** Your instructions **
State how many lines in the listing below hold the string "može"; nothing else is wanted.

** Listed entries **

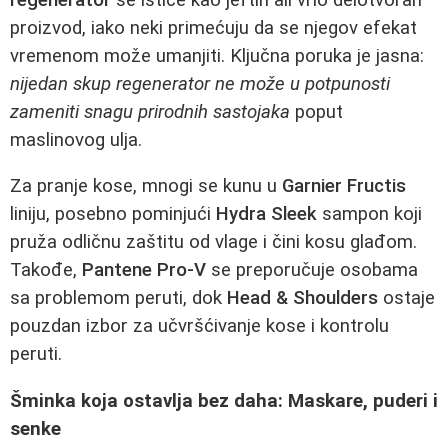
proizvod, iako neki primećuju da se njegov efekat
vremenom može umanjiti. Ključna poruka je jasna:
nijedan skup regenerator ne može u potpunosti
zameniti snagu prirodnih sastojaka
poput
maslinovog ulja.
Za pranje kose, mnogi se kunu u
Garnier Fructis
liniju, posebno pominjući
Hydra Sleek
sampon koji
pruža odličnu zaštitu od vlage i čini kosu glađom.
Takođe,
Pantene Pro-V
se preporučuje osobama
sa problemom peruti, dok
Head & Shoulders
ostaje
pouzdan izbor za učvršćivanje kose i kontrolu
peruti.
Šminka koja ostavlja bez daha: Maskare, puderi i
senke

** Answer **
2